* Text:
[Start]

The case is the same with respect to money which a nation may have been accustomed to lend out at interest. If the sovereign or his subjects lend money to my enemy on that footing, and refuse it to me because they have not the same confidence in me, this is no breach of neutrality. They lodge their property where they think it safest. If such preference be not founded on good reasons, I may impute it to ill-will against me, or to a predilection for my enemy. Yet if I should make it a pretence for declaring war, both the true principles of the law of nations, and the general custom happily established in Europe, would join in condemning me. While it appears that this nation lends out her money purely for the sake of gaining an interest upon it, she is at liberty to dispose of it according to her own discretion; and I have no right to complain.
But if the loan were evidently granted for the purpose of enabling an enemy to attack me, this would be concurring in the war against me.
If the troops, above alluded to, were furnished to my enemy by the state herself, and at her own expense, or the money in like manner lent by the state, without interest, it would no longer be a doubtful question whether such assistance were incompatible with neutrality.
Further, it may be affirmed on the same principles, that if a nation trades in arms, timber for ship-building, vessels, and warlike stores,—I cannot take it amiss that she sells such things to my enemy, provided she does not refuse to sell them to me also at a reasonable price. She carries on her trade without any design to injure me; and by continuing it in the same manner as if I were not engaged in war, she gives me no just cause of complaint.
§111. Trade of neutral nations with those which are at war.In what I have said above, it is supposed that my enemy goes himself to a neutral country to make his purchases. Let us now discuss another case,—that of neutral nations resorting to my enemy’s country for commercial purposes. It is certain, that, as they have no part in my quarrel, they are under no obligation to renounce their commerce for the sake of avoiding to supply my enemy with the means of carrying on the war against me. Should they affect to refuse selling me a single article, while at the same time they take pains to convey an abundant supply to my enemy, with an evident intention to favour him,—such partial conduct would exclude them from the neutrality they enjoyed. But if they only continue their customary trade, they do not thereby declare themselves against my interest; they only exercise a right which they are under no obligation of sacrificing to me.

[End]

* Written problem 1:
In the text on neutrality, what would a loan amount to if it were evidently granted to enable an enemy to attack?
* Written problem 2:
Carry on the text on neutrality, picking up after its final sentence.

* Extracted records:
[Start]

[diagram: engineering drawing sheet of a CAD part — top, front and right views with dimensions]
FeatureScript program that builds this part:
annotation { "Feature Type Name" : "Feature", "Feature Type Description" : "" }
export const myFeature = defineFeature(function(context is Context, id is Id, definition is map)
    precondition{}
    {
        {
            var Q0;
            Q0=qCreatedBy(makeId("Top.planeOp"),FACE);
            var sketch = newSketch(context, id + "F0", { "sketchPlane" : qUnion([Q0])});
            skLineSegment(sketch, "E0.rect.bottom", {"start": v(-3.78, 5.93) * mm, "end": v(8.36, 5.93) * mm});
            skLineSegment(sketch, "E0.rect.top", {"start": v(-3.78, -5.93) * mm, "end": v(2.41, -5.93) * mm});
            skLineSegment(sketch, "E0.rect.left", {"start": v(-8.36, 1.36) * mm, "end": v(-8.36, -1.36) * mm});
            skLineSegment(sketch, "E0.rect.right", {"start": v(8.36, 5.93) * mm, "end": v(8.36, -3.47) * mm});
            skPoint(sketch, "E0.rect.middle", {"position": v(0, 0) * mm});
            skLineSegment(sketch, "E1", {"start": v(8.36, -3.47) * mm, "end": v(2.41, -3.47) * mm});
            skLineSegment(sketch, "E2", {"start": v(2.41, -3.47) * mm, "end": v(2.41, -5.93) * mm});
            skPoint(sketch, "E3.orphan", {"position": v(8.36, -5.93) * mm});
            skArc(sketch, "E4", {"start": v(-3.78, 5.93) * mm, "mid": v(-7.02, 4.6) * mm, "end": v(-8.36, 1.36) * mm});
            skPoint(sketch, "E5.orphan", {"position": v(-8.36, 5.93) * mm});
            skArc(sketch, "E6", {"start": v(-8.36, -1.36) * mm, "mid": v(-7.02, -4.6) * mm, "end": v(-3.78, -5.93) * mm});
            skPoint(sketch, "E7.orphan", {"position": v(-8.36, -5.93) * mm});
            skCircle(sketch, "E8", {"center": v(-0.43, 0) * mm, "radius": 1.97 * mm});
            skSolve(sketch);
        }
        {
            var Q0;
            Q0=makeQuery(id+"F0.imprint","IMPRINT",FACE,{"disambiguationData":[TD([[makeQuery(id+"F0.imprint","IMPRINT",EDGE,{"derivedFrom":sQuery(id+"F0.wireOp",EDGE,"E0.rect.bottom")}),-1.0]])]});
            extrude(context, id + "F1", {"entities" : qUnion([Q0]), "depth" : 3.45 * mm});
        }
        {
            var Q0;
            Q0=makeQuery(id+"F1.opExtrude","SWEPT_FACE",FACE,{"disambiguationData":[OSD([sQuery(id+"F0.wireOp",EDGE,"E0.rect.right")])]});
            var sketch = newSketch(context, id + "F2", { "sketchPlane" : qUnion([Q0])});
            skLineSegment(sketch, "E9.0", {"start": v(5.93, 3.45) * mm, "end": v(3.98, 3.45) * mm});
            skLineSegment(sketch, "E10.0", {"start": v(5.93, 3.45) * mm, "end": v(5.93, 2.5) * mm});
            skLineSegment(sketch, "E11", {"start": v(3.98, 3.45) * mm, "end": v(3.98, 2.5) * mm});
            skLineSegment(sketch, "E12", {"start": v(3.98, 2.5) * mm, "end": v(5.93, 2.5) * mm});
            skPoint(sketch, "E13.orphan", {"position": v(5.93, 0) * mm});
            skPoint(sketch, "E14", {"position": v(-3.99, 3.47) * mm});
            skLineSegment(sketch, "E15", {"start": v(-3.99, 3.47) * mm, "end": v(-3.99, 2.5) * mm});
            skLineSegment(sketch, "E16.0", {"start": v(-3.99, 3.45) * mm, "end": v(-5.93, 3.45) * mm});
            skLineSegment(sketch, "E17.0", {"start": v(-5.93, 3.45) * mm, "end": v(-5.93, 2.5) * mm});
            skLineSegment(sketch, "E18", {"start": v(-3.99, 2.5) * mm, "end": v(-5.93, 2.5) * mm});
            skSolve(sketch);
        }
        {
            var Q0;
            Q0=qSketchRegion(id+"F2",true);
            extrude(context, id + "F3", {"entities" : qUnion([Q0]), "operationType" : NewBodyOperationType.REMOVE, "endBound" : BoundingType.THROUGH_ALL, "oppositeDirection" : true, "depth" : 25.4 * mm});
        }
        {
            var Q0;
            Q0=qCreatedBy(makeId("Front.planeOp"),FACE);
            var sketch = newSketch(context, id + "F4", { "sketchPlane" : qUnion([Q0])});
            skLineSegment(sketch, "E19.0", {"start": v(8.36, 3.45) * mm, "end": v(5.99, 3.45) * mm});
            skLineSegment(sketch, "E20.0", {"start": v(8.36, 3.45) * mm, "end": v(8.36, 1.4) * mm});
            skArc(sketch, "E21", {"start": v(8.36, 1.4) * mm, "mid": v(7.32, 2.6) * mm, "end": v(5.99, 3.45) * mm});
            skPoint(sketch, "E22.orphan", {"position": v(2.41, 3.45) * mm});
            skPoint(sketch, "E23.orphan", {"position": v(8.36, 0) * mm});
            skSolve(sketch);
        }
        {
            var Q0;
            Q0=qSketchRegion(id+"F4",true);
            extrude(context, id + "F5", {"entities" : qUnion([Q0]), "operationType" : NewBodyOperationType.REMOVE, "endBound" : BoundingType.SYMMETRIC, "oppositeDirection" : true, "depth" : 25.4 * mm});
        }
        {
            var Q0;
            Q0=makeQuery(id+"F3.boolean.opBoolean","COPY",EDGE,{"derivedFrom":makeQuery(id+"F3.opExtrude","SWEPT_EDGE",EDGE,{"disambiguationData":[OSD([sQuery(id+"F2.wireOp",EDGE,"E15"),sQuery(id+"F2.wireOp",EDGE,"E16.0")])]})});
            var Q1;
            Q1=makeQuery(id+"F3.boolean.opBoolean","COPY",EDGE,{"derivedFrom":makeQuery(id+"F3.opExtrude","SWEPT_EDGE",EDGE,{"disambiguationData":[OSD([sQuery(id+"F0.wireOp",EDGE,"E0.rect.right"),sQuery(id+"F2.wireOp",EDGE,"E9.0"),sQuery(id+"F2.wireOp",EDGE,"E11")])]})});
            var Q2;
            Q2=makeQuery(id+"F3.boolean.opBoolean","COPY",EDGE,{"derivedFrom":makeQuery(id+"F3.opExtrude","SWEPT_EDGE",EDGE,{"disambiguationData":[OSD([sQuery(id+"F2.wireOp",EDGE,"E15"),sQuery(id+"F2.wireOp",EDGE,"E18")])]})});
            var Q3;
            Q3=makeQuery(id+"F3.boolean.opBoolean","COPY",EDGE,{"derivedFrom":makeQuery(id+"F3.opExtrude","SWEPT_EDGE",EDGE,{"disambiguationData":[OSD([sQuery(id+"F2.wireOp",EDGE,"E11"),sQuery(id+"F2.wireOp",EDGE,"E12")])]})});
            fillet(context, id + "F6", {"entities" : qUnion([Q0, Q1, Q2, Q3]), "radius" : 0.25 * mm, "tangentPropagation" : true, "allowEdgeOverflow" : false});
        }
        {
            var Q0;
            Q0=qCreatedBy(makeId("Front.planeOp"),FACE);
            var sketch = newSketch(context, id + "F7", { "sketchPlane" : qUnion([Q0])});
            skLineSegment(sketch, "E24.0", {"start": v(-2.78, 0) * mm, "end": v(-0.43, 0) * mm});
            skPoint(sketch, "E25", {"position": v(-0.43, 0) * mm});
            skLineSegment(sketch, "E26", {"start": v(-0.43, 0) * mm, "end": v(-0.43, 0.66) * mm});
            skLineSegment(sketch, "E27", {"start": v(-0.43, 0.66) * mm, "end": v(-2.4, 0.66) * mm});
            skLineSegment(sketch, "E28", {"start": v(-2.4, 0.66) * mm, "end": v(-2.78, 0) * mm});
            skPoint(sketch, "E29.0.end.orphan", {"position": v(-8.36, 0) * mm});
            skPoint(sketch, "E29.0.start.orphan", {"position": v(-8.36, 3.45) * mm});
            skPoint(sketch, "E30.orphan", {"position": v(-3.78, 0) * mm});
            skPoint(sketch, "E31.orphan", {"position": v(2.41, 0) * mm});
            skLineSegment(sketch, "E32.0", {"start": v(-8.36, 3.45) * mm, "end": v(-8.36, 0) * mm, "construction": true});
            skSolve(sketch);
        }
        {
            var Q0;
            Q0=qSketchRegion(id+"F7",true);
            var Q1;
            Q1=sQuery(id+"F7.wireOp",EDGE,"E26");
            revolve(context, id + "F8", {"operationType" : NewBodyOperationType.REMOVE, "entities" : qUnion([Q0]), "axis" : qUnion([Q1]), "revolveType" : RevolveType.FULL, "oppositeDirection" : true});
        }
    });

[End]

* Written reply 1:
It would amount to concurring in the war against the party attacked.

* Written reply 2:
On the other hand, whenever I am at war with a nation, both my safety and welfare prompt me to deprive her, as far as possible, of every thing which may enable her to resist or injure me. In this instance, the law of necessity exerts its full force. If that law warrants me, on occasion, to seize what belongs to other people, will it not likewise warrant me to intercept every thing belonging to war, which neutral nations are carrying to my enemy? Even if I should, by taking such measure, render all those neutral nations my enemies, I had better run that hazard than suffer him who is actually at war with me, thus freely to receive supplies, and collect additional strength to oppose me. It is therefore very proper, and perfectly conformable to the law of nations (which disapproves of multiplying the causes of war), not to consider those seizures of the goods of neutral nations as acts of hostility.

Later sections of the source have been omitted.